Dataset records:
--- START ---
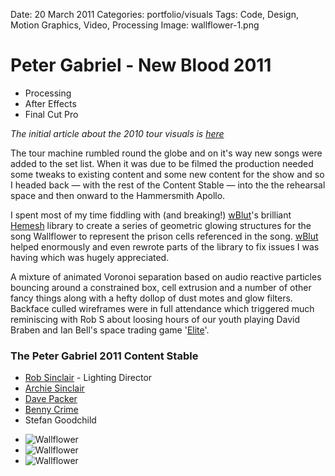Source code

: Date: 20 March 2011
Categories: portfolio/visuals
Tags: Code, Design, Motion Graphics, Video, Processing
Image: wallflower-1.png

# Peter Gabriel - New Blood 2011

<section class="description">

<ul class="skills">
  <li>Processing</li>
  <li>After Effects</li>
  <li>Final Cut Pro</li>
</ul>

*The initial article about the 2010 tour visuals is [here](/portfolio/peter-gabriel-new-blood-2010)*

The tour machine rumbled round the globe and on it's way new songs were added to the set list. When it was due to be filmed the production needed some tweaks to existing content and some new content for the show and so I headed back &mdash; with the rest of the Content Stable &mdash; into the the rehearsal space and then onward to the Hammersmith Apollo.

I spent most of my time fiddling with (and breaking!) [wBlut](http://www.wblut.com/)'s brilliant [Hemesh](http://www.wblut.com/2010/05/04/hemesh-a-3d-mesh-library-for-processing/) library to create a series of geometric glowing structures for the song Wallflower to represent the prison cells referenced in the song. [wBlut](http://www.wblut.com/) helped enormously and even rewrote parts of the library to fix issues I was having which was hugely appreciated.

A mixture of animated Voronoi separation based on audio reactive particles bouncing around a constrained box, cell extrusion and a number of other fancy things along with a hefty dollop of dust motes and glow filters. Backface culled wireframes were in full attendance which triggered much reminiscing with Rob S about loosing hours of our youth playing David Braben and Ian Bell's space trading game '[Elite](http://en.wikipedia.org/wiki/Elite_%28video_game%29)'.

### The Peter Gabriel 2011 Content Stable

* [Rob Sinclair](http://www.robsinclair.com/) - Lighting Director
* [Archie Sinclair](http://ditchweed.co.uk/)
* [Dave Packer](http://sheepfilms.co.uk/)
* [Benny Crime](http://www.bennycrime.com/)
* Stefan Goodchild

</section>

<ul class="image_group">
  <li class="slide"><img src="/attachments/wallflower-1.png" alt="Wallflower"></li>
  <li class="slide"><img src="/attachments/wallflower-2.png" alt="Wallflower"></li>
  <li class="slide"><img src="/attachments/wallflower-3.png" alt="Wallflower"></li>
</ul>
--- END ---
What the task asks: The expected answer is a copy of each line above containing "portfolio".

Result:
Categories: portfolio/visuals
*The initial article about the 2010 tour visuals is [here](/portfolio/peter-gabriel-new-blood-2010)*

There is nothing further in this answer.